*** Opening of QUOTED PASSAGE ***

I'm off this morning to the Springfield
hamfest, no display this time their too damn cheep to supply the
tables so
screw um. It's the closest hamfest I have to attend(at 65 miles)
so should be
back by early Saturday afternoon dependant on the money I'm left
with. Get your
additions in for the "Paper Trail" by tonight, and for the
"Group Wants/Trades" by Saturday night. If you too are attending
some
special event this weekend, keep an eye on who & what showed
up, how much
things were priced at, and whether or not things sold(actually you
should be
dragging home everything possible).
Dennis
***********************************************
CIVILIAN NVIS
USE; From Jay Coote
Dennis and the
Group:
No military NVIS
experiences to share, only civilian
ones. For several years
in a row, my department was a participant in the annual
"Baker To
Vegas" 120 mile run. This is a lot
of law enforcement folks from
all over North
America who compete in a relay race. My
role as commo dude for
my agency was to
provide reliable, cheap (ham volunteer) comm between the race
follow van, "Command Post" in a Vegas hotel and
back home to our station.

*** Close of QUOTED PASSAGE ***
*** Opening of SOURCE INFORMATION ***

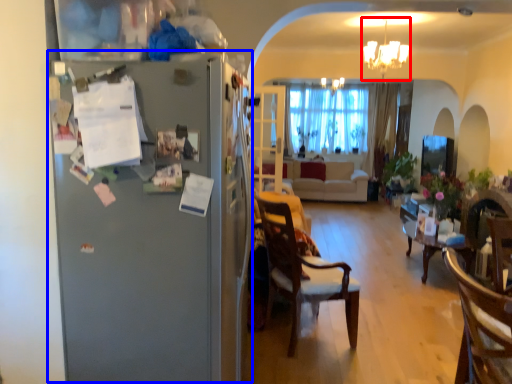
Question: Which of the following is the farthest to the observer, light fixture (highlighted by a red box) or fridge (highlighted by a blue box)?

Choices:
 (A) light fixture
 (B) fridge

Answer: (A)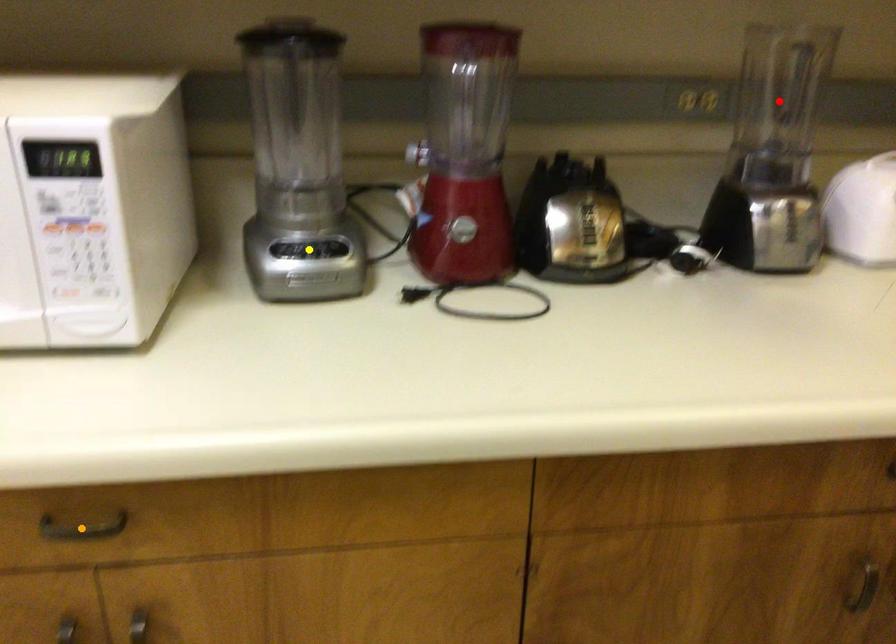
Order these from nearest to farthest:
red point, orange point, yellow point

1. orange point
2. yellow point
3. red point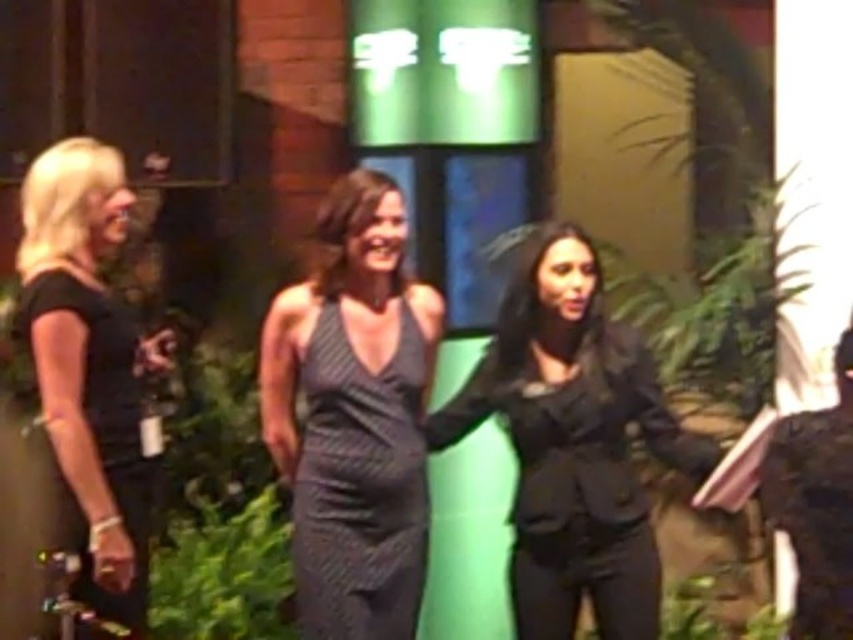
From the picture: You are trying to take a photo of the dark brown leather jacket at right without including the black matte blazer at center in the frame. Is this possible given their positions?

The dark brown leather jacket at right is behind the black matte blazer at center, so it is not possible to take a photo of the dark brown leather jacket at right without including the black matte blazer at center in the frame.

You are standing at the point with coordinates (572, 442) in the image. What object are you standing on?

The point at coordinates (572, 442) is on the black matte blazer at center.

Consider the image. You are at a formal event and see two women in black attire. The first is wearing a black textured dress at center, and the second is wearing a black matte blazer at center. Which one is standing to the right of the other?

The black matte blazer at center is positioned on the right side of the black textured dress at center.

*** Close of SOURCE INFORMATION ***

- _ACTIVITY_: Revise the stretch of the hamfest note from "so should be" through "home everything possible).", replacing "Saturday" with "Sunday".

- _FINAL ANSWER_:
so should be
back by early Sunday afternoon dependant on the money I'm left
with. Get your
additions in for the "Paper Trail" by tonight, and for the
"Group Wants/Trades" by Sunday night. If you too are attending
some
special event this weekend, keep an eye on who & what showed
up, how much
things were priced at, and whether or not things sold(actually you
should be
dragging home everything possible).